Nous avons encore de nombreux besoins à couvrir ; nous sommes en train de déployer des portails fournisseurs et des catalogues en ligne. Nos équipes travaillent actuellement sur ces sujets. Ainsi, nous venons de lancer en Europe, pour commencer, un système de réception des factures par PDF qui nous a permis d'abaisser les temps de réception et d'améliorer les délais de paiement. Nous visons 92 % des factures payées à temps car, ne rêvons pas, 100 % est impossible. Il y aura toujours des impondérables.

> Comment abordez-vous la question de la data ? L'utilisez-vous, par exemple, pour connaître la structure des coûts des produits que vous achetez ?

Pour les produits importants, en particulier les matières premières, nous avons une approche qui nous permet, pour chaque produit, de connaître le détail de son coût de fabrication. Connaître la structure des coûts permet de mieux négocier. En particulier, comme nous avons nous-mêmes des usines de produits semi-finis, nous avons une assez bonne idée de la structure du coût de certains produits. Les acheteurs doivent travailler à la fois sur les analyses marchés et les analyses de coût. Mais un bon acheteur doit aussi avoir un bon relationnel, être dans l'empathie, avoir l'intelligence des situations pour comprendre les intérêts de chacun, les déchiffrer, et répondre aux besoins.
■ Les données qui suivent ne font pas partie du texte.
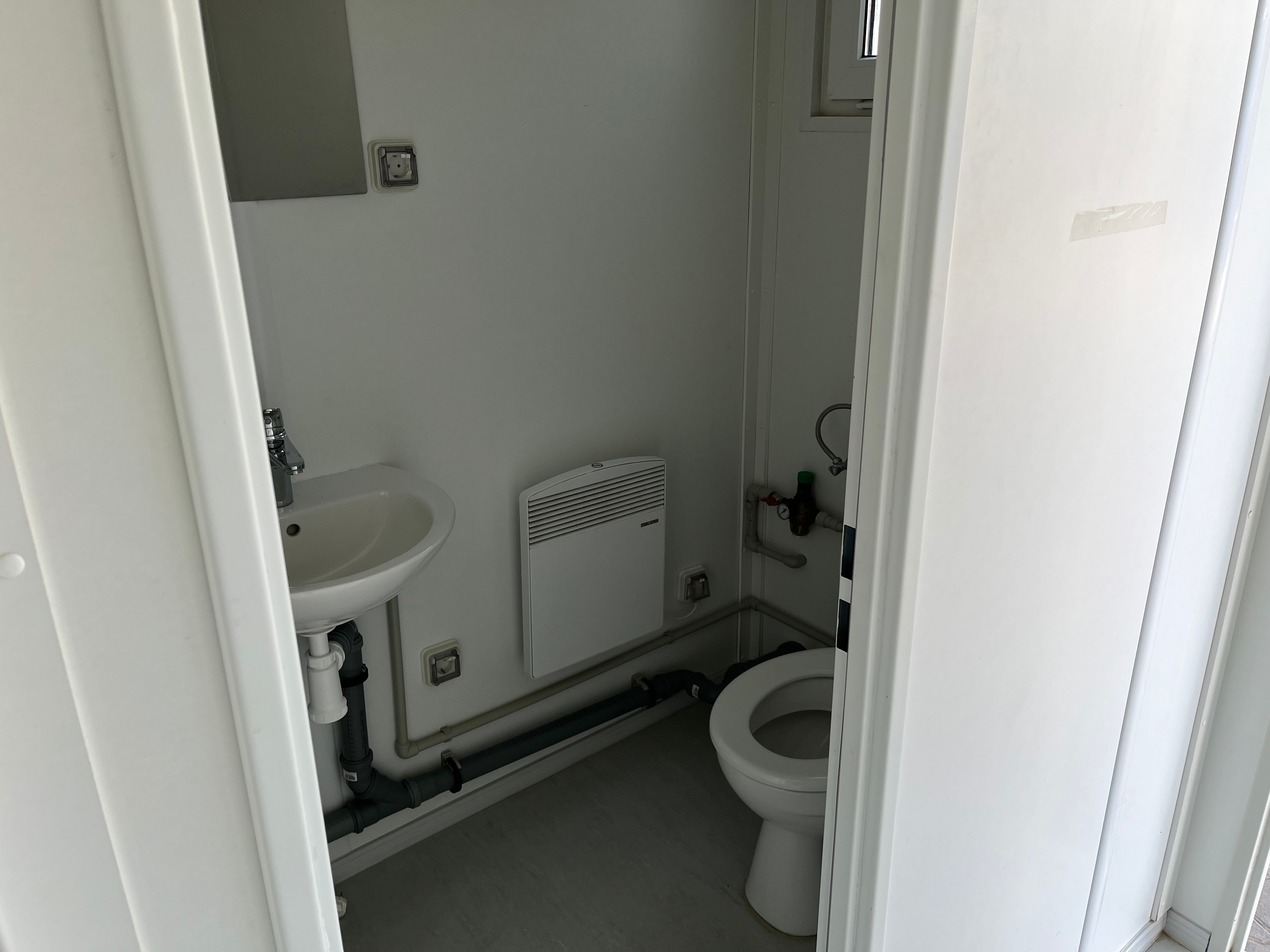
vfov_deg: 53.1
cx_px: 635
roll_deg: +0.8
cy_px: 476
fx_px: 954
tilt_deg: -20.9
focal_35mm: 26
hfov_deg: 67.3
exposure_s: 1/157
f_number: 1.6
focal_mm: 5.1
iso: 40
Le respect des fournisseurs est très important pour moi.

> Quel est votre prochain challenge ?

Certainement le contrôle de notre supply chain, et en particulier le respect par nos fournisseurs de nos valeurs RSE. Sur un autre plan, la direction générale de Michelin nous demande, depuis quelques années, d'aller plus loin sur d'autres sujets comme le challenge des spécifications elles-mêmes si nous jugeons qu'elles conduisent à des surcoûts.

Bio Luc Minguet Group Chief Procurement Officer chez Michelin

Nommé Chief Procurement Officer du groupe Michelin en septembre 2011, il pilote l'ensemble des achats du groupe dans le monde. Il a occupé plusieurs postes de cadre supérieur au sein de Michelin et d'autres entreprises internationales. Depuis septembre 2007, il était président de l'activité génie civil. Précédemment, il était directeur général de l'activité poids lourds de Michelin en Amérique du Nord.

Auparavant, il a travaillé pour le groupe Royal Dutch Shell dans divers pays dont la France, le Royaume-Uni, l'Espagne, les Pays-Bas, les États-Unis, l'Afrique de l'Ouest... Il y a occupé des fonctions de direction générale, des rôles financiers et a été responsable des fusions-acquisitions.

Après ces expériences et avant de rejoindre Michelin, il était membre du comité exécutif du groupe Valeo en charge du marché mondial de l'après-vente et de la distribution.

Diplômé d'une grande école d'ingénieurs, il possède un master en économie, un DESS en droit international et un certificat de corporate finance de la London Business School.